THE CHASE IS ON: Turner Classic Movies has begun its annual “31 Days of Oscar” celebration, in which every film has connections to the Academy Awards. It makes great viewing.

For example, it’s often debated which film offers the greatest chase. On Saturday, TCM (cable channel 60) is showing the top contenders, starting with Steve McQueen as a cop who puts the pedal to the metal on the hills of San Francisco in Bullitt (at 8 p.m.). Then there’s an impassioned Gene Hackman as the cop Popeye Doyle, chasing an assassin through Brooklyn in The French Connection. Popeye is in a car and the killer is in a subway on the elevated tracks above him. To my mind, it’s the all-time champ and will never be equaled. Keep in mind, there are no digital effects at play in this ‘71 Best Picture Oscar winner. What you see is what they shot. Don’t miss it.

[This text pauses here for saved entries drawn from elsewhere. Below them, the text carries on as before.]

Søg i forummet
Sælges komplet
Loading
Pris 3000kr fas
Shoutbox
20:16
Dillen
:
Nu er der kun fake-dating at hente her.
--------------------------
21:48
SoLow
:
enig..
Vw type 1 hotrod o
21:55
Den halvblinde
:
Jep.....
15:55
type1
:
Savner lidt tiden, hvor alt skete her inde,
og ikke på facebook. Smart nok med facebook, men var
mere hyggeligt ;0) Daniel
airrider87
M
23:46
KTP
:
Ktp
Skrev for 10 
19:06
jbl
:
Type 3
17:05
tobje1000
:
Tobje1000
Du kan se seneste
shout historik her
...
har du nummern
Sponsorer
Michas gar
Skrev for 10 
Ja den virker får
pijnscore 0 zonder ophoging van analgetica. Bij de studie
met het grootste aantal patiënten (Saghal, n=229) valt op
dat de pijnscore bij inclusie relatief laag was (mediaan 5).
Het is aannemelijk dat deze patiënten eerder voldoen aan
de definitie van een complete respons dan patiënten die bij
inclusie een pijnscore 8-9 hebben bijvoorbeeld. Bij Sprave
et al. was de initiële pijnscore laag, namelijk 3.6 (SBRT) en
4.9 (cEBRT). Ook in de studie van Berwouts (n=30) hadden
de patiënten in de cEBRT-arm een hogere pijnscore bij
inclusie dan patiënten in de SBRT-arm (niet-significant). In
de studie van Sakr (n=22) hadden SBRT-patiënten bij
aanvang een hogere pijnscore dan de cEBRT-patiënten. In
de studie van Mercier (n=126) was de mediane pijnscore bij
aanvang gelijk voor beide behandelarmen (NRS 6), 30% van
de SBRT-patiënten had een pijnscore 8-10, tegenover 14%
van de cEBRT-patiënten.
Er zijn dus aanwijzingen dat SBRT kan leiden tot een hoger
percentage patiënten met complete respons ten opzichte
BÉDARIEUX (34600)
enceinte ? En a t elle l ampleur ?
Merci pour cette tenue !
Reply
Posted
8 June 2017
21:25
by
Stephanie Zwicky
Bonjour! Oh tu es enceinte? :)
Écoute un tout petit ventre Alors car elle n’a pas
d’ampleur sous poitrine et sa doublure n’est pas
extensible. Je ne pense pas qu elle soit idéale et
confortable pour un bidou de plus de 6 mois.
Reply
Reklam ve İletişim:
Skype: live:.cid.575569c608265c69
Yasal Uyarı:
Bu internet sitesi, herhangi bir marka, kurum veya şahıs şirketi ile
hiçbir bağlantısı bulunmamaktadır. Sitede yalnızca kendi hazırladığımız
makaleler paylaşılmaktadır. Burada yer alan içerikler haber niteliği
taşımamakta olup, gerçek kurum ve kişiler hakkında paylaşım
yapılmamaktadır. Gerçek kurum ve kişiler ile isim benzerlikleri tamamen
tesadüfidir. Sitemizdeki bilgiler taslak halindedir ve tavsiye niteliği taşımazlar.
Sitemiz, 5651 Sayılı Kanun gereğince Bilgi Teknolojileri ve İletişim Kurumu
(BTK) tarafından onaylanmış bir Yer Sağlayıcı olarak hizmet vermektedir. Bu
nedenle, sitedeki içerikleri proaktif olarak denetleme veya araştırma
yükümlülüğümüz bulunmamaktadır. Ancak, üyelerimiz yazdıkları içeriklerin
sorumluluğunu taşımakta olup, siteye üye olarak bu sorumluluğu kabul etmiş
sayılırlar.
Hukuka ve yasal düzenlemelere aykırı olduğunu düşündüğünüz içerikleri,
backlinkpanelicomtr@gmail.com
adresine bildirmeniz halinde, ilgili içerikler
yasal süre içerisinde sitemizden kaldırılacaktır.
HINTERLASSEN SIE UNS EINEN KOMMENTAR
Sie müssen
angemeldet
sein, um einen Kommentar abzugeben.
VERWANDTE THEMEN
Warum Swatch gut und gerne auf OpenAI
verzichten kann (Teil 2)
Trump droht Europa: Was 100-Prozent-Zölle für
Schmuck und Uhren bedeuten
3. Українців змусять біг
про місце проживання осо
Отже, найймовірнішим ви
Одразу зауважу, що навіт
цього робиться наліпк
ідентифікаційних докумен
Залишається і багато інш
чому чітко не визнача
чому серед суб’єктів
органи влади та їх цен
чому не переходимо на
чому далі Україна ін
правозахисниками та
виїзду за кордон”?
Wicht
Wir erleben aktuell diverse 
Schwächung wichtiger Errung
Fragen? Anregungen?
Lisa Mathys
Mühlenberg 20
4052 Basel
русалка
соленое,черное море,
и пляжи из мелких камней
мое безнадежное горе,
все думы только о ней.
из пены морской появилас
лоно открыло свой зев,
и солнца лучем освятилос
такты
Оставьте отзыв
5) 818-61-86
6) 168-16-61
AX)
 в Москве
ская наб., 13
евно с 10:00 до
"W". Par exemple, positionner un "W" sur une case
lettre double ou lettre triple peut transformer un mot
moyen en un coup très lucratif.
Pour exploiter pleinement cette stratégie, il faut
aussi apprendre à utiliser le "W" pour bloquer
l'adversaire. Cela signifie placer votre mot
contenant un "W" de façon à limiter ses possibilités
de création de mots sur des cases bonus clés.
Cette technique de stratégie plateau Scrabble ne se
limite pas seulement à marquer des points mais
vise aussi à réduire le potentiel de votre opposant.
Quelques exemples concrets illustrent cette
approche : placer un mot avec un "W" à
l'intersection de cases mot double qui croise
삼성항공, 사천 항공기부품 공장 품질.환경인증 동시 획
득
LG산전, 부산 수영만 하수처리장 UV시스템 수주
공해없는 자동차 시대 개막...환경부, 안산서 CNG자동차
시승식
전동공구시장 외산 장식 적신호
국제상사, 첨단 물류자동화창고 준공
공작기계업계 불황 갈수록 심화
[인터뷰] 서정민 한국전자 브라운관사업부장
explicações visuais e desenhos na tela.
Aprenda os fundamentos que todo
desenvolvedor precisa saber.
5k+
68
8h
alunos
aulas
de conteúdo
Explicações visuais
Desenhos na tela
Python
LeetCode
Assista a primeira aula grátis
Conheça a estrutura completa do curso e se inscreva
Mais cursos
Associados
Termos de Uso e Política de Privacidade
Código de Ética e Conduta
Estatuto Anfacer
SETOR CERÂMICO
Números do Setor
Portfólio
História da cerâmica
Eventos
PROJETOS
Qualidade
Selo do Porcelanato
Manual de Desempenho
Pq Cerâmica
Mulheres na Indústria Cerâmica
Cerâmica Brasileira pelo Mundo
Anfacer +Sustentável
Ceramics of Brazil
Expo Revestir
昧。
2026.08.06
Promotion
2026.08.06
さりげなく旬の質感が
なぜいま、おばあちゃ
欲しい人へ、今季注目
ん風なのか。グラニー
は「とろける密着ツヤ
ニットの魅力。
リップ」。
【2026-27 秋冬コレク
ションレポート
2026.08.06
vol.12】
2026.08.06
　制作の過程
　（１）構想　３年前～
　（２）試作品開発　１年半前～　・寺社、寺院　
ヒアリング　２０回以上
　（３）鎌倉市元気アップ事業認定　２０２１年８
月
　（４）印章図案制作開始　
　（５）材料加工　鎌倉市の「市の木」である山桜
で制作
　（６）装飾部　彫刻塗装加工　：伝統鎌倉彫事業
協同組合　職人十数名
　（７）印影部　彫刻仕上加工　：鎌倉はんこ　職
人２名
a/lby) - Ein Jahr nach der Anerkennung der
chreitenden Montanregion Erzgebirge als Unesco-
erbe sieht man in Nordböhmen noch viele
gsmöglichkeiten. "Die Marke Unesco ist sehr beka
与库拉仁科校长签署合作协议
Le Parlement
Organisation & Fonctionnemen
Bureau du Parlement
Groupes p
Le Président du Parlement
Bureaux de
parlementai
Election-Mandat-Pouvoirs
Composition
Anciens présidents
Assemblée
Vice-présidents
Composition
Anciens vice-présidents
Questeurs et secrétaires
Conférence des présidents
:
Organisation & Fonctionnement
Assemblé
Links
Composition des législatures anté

I’M FULL of good viewing ideas this week.

Saturday at 8 p.m., HBO is premiering its feature Temple Grandin, a fascinating biopic about an autistic woman and her struggle for self-identity and respect. It’s the true story of a woman who became a nationally known expert in animal husbandry. Note also that Temple Grandin includes the first great performance of 2010; Claire Danes is incredibly good as the title character.

For four successive Wednesdays, starting Feb. 10, WXXI (DT-21.1, cable channel 11) is presenting Faces of America, an engrossing look at the family roots and interconnections going back centuries among 12 notable Americans, from Meryl Streep to Stephen Colbert to Dr. Oz to Mario Batali to Yo-Yo Ma, and others. With the learned guidance of host and Harvard scholar Henry Louis Gates Jr., you’ll learn the emotional and physiological importance of knowing your family’s past, and the effect it has on you.